**Problem description**
Without pictures, retype the following entries exactly.

Top of Records to process

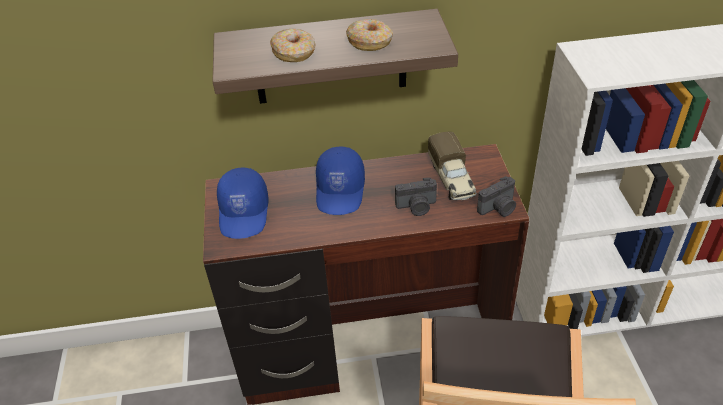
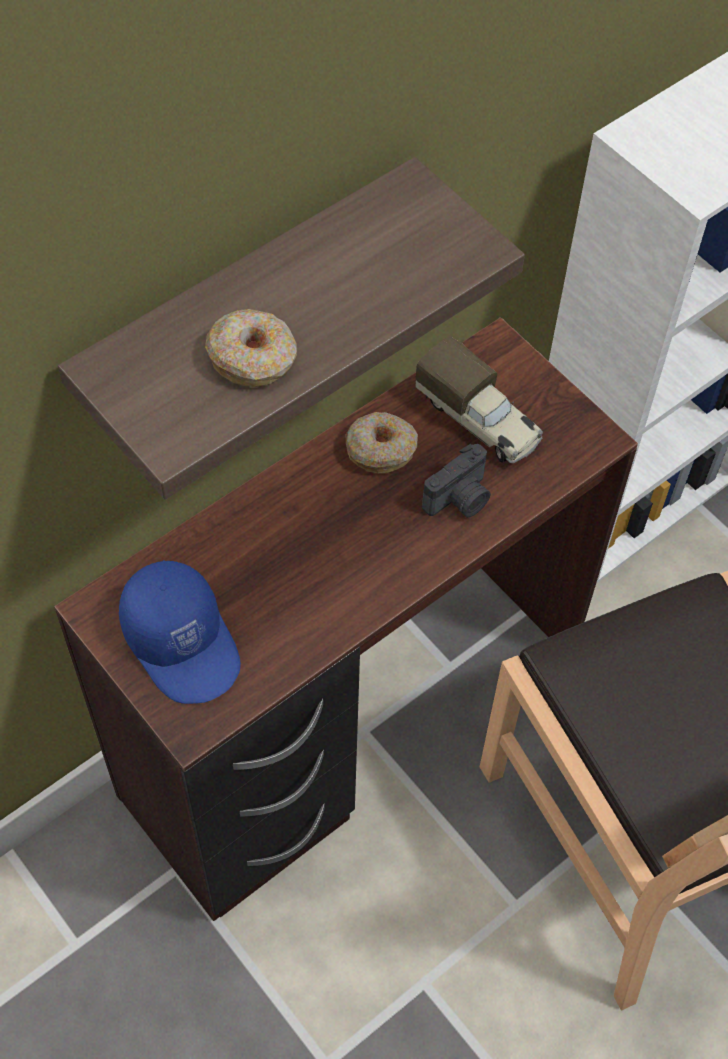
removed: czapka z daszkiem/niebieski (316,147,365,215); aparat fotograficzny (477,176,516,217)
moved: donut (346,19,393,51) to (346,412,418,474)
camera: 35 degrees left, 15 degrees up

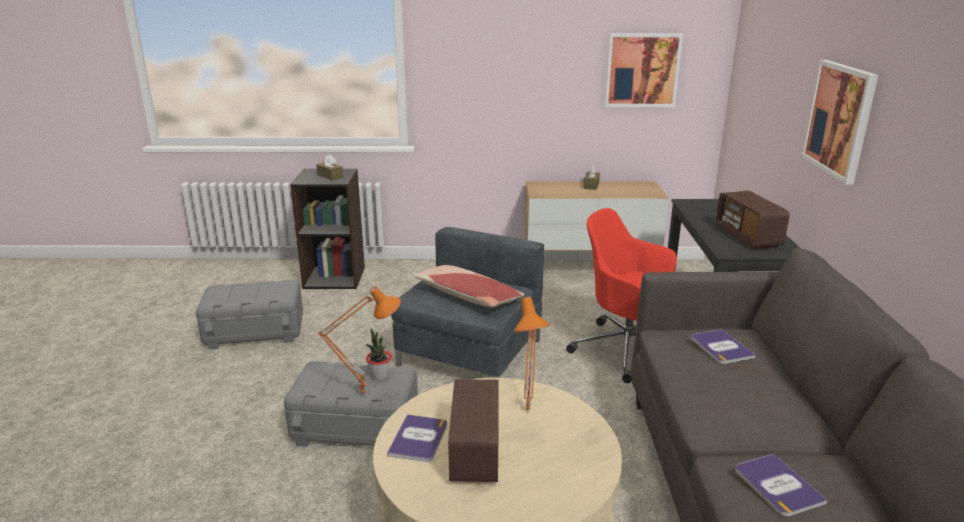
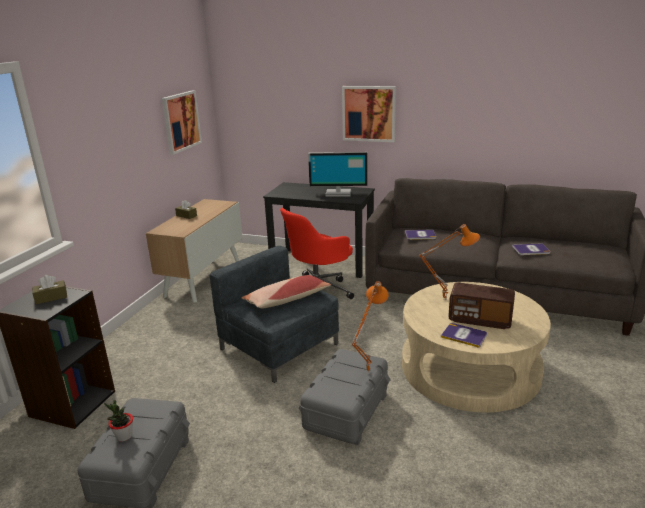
moved: roślina doniczkowa (366,328,392,380) to (104,400,133,442)
replaced: radio (716,191,790,249) to monitor (308,152,367,197)
camera: 70 degrees left, 0 degrees up

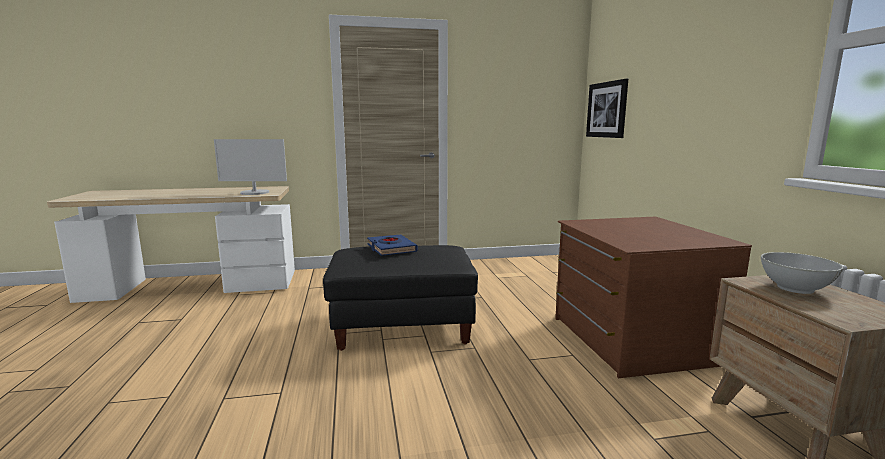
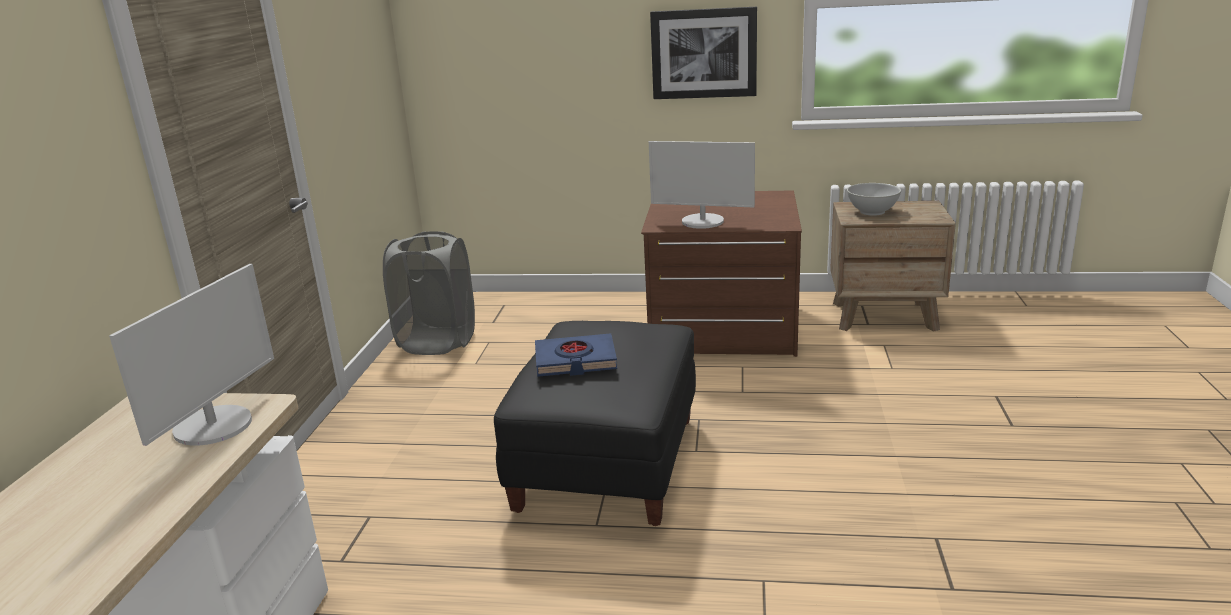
added: kosz na pranie/szary (383,231,475,355); monitor (649,141,755,229)
moved: obraz (586,79,628,138) to (650,7,757,99)
camera: 70 degrees left, 10 degrees up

Bottom of Records to process

**Reply**
removed: czapka z daszkiem/niebieski (316,147,365,215); aparat fotograficzny (477,176,516,217)
moved: donut (346,19,393,51) to (346,412,418,474)
camera: 35 degrees left, 15 degrees up

moved: roślina doniczkowa (366,328,392,380) to (104,400,133,442)
replaced: radio (716,191,790,249) to monitor (308,152,367,197)
camera: 70 degrees left, 0 degrees up

added: kosz na pranie/szary (383,231,475,355); monitor (649,141,755,229)
moved: obraz (586,79,628,138) to (650,7,757,99)
camera: 70 degrees left, 10 degrees up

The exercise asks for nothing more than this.